Stephens on Millais
Stephens’s biography of John Everett Millais is littered with praise and appreciation for his art, his friendship, and his disposition. In his introduction, Stephens forewarns that his brief biographical sketch will not fully encapsulate Millais but nevertheless provides valuable information about his contributions to the Victorian art world. Stephens focuses on Millais’s superior technical skill and understanding of art, complimenting him through a comparison with the great masters, including Titian, Raphael, and Velázquez. He supports these assertions with frequent references to the numerous awards and honors bestowed upon Millais, even recalling an instance where the President of the Royal Academy had advised Millais’s parents: “Make an artist of him, by all means. Nature has provided for his success.” The text overwhelmingly demonstrates Stephens’s great admiration and respect for Millais, in part explained by their shared connection as founding members of the Pre-Raphaelite Brotherhood. Millais and Stephens enjoyed a close friendship from the start of the PRB in 1848 until Millais’s death in 1896, and it is therefore not surprising that Stephens would regard both Millais and the Pre-Raphaelite Brotherhood as nothing short of revolutionary, working “wonders in the practice of art.”

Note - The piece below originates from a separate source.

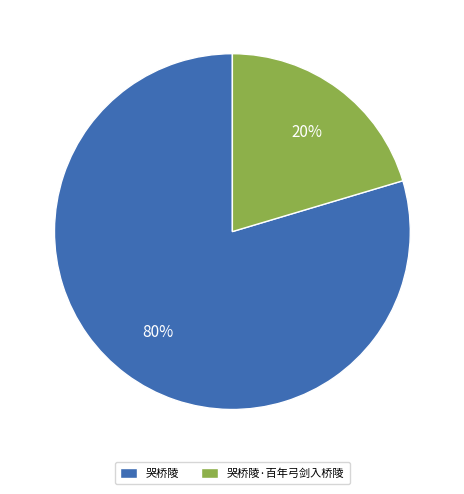

To the nearest percent, what portion does 哭桥陵 represent?

80%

Indeed, Stephens’s biography focuses primarily on the earlier years of Millais’s life: his successes before entering the Royal Academy and his accomplishments as a member of the PRB. In choosing to focus on the period of Millais’s career in which he himself was most involved, Stephens may intend to heighten the credibility of his biography and assure his readers that the biographical information was gathered by him personally. Exhaustive lists of Millais’s works constitute a large portion of Stephens’s text, and these lists attest to both the extent of Millais’s accomplishments and to Stephens’s immense knowledge about the artist’s career. While Stephens may exaggerate this relationship, Millais would likely agree that Stephens understood him on a level unparalleled by most other art critics at the time. Stephens carefully observed Millais’s career from very early on; in an 1856 article in The Crayon, Stephens picked up on the religious implications of Autumn Leaves often overlooked by his contemporaries, to which Millais replied, “I have always felt insulted when people have regarded the picture as a simple little domestic episode, chosen for effect, and colour, as I intended the picture to awaken by its solemnity the deepest religious reflection.”[1] While clearly biased by his fondness for Millais and respect for the PRB (Millais’s biography surpasses in length nearly all of the others in the series), Stephens’s text nevertheless serves as a valuable resource for information about the artist’s life and career.
-Jenifer Norwalk
[1] Dianne S. MacLeod, “F. G. Stephens: Pre-Raphaelite Critic and Art Historian,” The Burlington Magazine 128, no. 999 (June 1986): 399.
Note
As a longtime friend and admirer, Stephens customarily allowed Millais to review, revise, and approve manuscripts before publication. The biographical sketch in Artists at Home was no exception, as Stephens rather coyly informs the reader in his Athenaeum obituary notice (published without attribution, as all Stephens's articles in that publication were):
The author of "Artists at Home" (Low & Co.), 1884, from whose biography of Millais many of the facts mentioned above have been borrowed, enjoyed the advantage of the President’s revision of his memoir, as well as of his notes and descriptions embodied in the elaborate Catalogue of the Millais Exhibition at the Grosvenor Gallery in 1886. This writer sums up his estimate of Millais’s character, powers, and career as follows. . . .
[Stephens, F. G.] “Sir John Everett Millais.” The Athenaeum, no. 3590 (August 15, 1896): 232–33.